The creation of the Assembly in 1995 was a powerful signal of the determination of our country – and President Nursultan Nazarbayev – to ensure Kazakhstan did not suffer this fate. Its representatives, drawn from all the ethnic groups living in Kazakhstan, are the guardians of Kazakhstan’s rich and harmonious ethnic diversity and ensure it is a strength rather than a weakness.

As part of this role, the Assembly assesses all laws to ensure they meet the rigorous standards set out in the nation’s Constitution to uphold the rights of ethnic groups – rights which were often ignored in the Soviet era – and promote respect and tolerance. But they also positively promote this diversity by operating cultural centres, specialist schools and media across the country.

The Assembly is responsible for running nearly 90 schools providing education in the many languages of our varied population. It supports close to 200 specialised linguistic centres where children and adults can study 30 different languages, and provides funding for newspapers and broadcasts in the native languages of our many citizens.

But the influence of the Assembly goes well beyond this formal role.

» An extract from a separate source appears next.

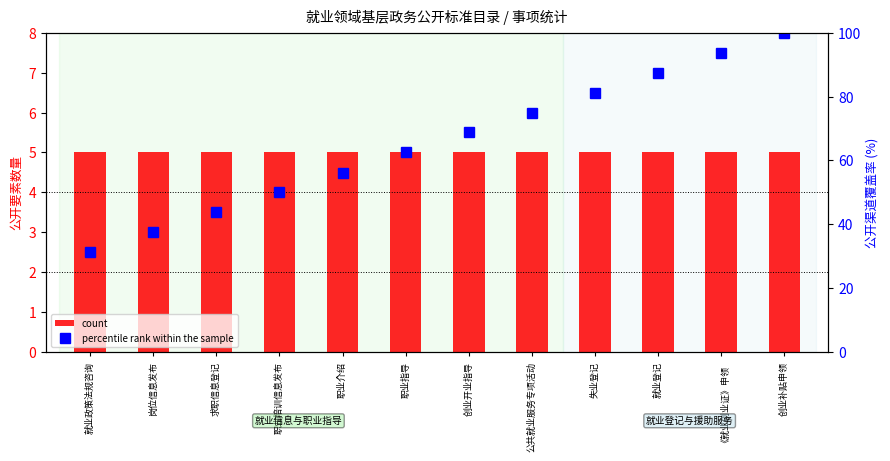

Which series has the widest spread of values?

percentile rank within the sample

By giving a voice and representation to the many different cultures that have come to call Kazakhstan home over the last 20 years, it has shown the country’s determination not to fall into the traps that the UN Secretary General so eloquently spelt out.

The new freedom that independence has brought saw some people decide to return to the countries of their ancestors. But the overwhelming majority have decided to remain and continue to build their lives here. They have been joined by hundreds of thousands of those with Kazakh roots who had been living beyond on our borders and returned home.

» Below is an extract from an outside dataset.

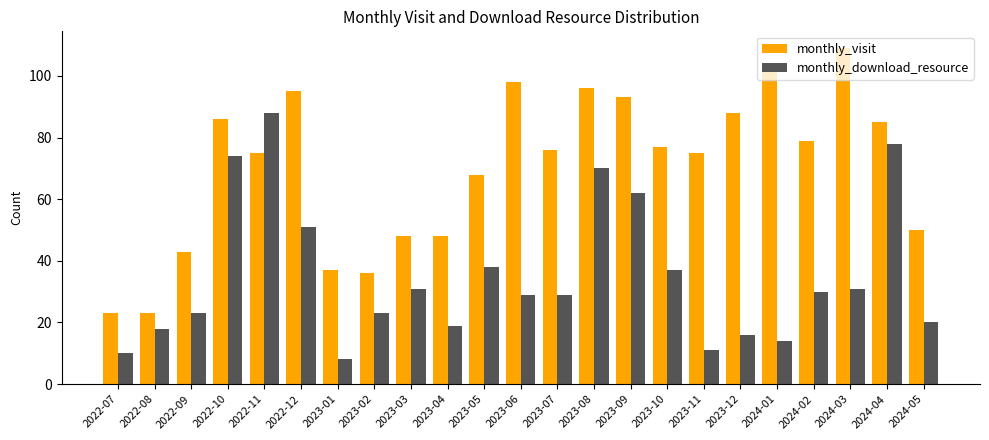

Are the bars grouped side by side (vs. stacked)?

Yes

It is a strong symbol of how, in an era when ethnic and religious tensions have seen nations – including some in our own region – pulled apart and descend into conflict, Kazakhstan is seen to offer people of all backgrounds a chance to be part of a stable and prosperous future. The diversity has been an important part of this nation’s success story. 

It is not only, of course, within our borders that this diversity has been important. It has also been invaluable in shaping the openness, mutual respect and friendship which are the hallmarks of our country’s foreign policy.

We have been able to build on the historic ties of language and culture we have through our ethnic groups to forge modern, friendly relations with the countries of their ancestors. The 100,000 citizens of Kazakhstan of Korean descent, for example, have given us an advantage other countries have not possessed in building strong trade and educational ties with South Korea. Even when people have left to begin new lives elsewhere, they continue to have warm feelings for our country and the connections are strong and beneficial. The same can be said of the ethnic Germans, who are the descendants of those exiled to Kazakhstan from the Volga region in the 1940s and many of whom moved to Germany from Kazakhstan in the 1990s. They are now famously called the living bridge between the two countries, creating a myriad of cultural and business ties.

Over the past two decades, Kazakhstan has become internationally recognised as a positive story of ethnic and religious accord and worked to promote these values internationally through initiatives such as the Congress of Leaders of World and Traditional Religions. With sectarian conflict and religious intolerance on the rise around the world, the Fifth Congress, which takes place June 10-11 this year, could not come at a more important time.

Indeed, it is the values embodied by the Assembly of the People of Kazakhstan that have enabled this country to act as a bridge between nations and cultures. It is a role that we have embraced with our chairmanships of organisations including the Organisation for Security and Cooperation in Europe and Organisation of Islamic Cooperation, among many others.

It is against this background and track record of positive results that we are marking the 20th anniversary of the Assembly. In doing so, we are also celebrating the values which have underpinned this country in its modern history. As the UN Secretary-General said, celebrating and strengthening diversity is the way to build “an inclusive society – stable, modern and successful.”